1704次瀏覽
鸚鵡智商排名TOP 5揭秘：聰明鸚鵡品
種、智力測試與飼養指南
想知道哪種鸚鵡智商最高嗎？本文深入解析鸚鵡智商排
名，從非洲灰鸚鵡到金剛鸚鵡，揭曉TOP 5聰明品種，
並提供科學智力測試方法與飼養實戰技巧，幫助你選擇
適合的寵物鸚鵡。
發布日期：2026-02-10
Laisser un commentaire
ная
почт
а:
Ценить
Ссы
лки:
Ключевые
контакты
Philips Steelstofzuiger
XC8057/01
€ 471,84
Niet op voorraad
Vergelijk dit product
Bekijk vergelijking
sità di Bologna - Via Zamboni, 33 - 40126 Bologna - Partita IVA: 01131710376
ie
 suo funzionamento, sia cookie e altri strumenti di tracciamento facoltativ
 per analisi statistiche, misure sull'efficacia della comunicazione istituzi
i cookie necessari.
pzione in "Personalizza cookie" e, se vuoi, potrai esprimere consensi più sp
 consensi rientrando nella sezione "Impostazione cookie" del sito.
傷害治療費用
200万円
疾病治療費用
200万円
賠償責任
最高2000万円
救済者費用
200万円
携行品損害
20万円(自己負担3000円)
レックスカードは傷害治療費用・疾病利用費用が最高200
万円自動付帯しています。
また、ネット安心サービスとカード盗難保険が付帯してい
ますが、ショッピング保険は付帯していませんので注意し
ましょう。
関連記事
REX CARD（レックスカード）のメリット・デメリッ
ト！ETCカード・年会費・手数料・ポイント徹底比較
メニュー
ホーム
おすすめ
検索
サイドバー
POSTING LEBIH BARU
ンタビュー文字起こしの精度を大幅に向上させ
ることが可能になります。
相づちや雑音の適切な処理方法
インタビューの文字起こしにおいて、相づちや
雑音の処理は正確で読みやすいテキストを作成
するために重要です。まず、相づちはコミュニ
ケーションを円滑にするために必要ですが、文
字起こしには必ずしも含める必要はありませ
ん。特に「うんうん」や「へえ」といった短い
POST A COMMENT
:::
Transcribe all of the data, keeping every line identical.

1704次瀏覽
鸚鵡智商排名TOP 5揭秘：聰明鸚鵡品
種、智力測試與飼養指南
想知道哪種鸚鵡智商最高嗎？本文深入解析鸚鵡智商排
名，從非洲灰鸚鵡到金剛鸚鵡，揭曉TOP 5聰明品種，
並提供科學智力測試方法與飼養實戰技巧，幫助你選擇
適合的寵物鸚鵡。
發布日期：2026-02-10
Laisser un commentaire
ная
почт
а:
Ценить
Ссы
лки:
Ключевые
контакты
Philips Steelstofzuiger
XC8057/01
€ 471,84
Niet op voorraad
Vergelijk dit product
Bekijk vergelijking
sità di Bologna - Via Zamboni, 33 - 40126 Bologna - Partita IVA: 01131710376
ie
 suo funzionamento, sia cookie e altri strumenti di tracciamento facoltativ
 per analisi statistiche, misure sull'efficacia della comunicazione istituzi
i cookie necessari.
pzione in "Personalizza cookie" e, se vuoi, potrai esprimere consensi più sp
 consensi rientrando nella sezione "Impostazione cookie" del sito.
傷害治療費用
200万円
疾病治療費用
200万円
賠償責任
最高2000万円
救済者費用
200万円
携行品損害
20万円(自己負担3000円)
レックスカードは傷害治療費用・疾病利用費用が最高200
万円自動付帯しています。
また、ネット安心サービスとカード盗難保険が付帯してい
ますが、ショッピング保険は付帯していませんので注意し
ましょう。
関連記事
REX CARD（レックスカード）のメリット・デメリッ
ト！ETCカード・年会費・手数料・ポイント徹底比較
メニュー
ホーム
おすすめ
検索
サイドバー
POSTING LEBIH BARU
ンタビュー文字起こしの精度を大幅に向上させ
ることが可能になります。
相づちや雑音の適切な処理方法
インタビューの文字起こしにおいて、相づちや
雑音の処理は正確で読みやすいテキストを作成
するために重要です。まず、相づちはコミュニ
ケーションを円滑にするために必要ですが、文
字起こしには必ずしも含める必要はありませ
ん。特に「うんうん」や「へえ」といった短い
POST A COMMENT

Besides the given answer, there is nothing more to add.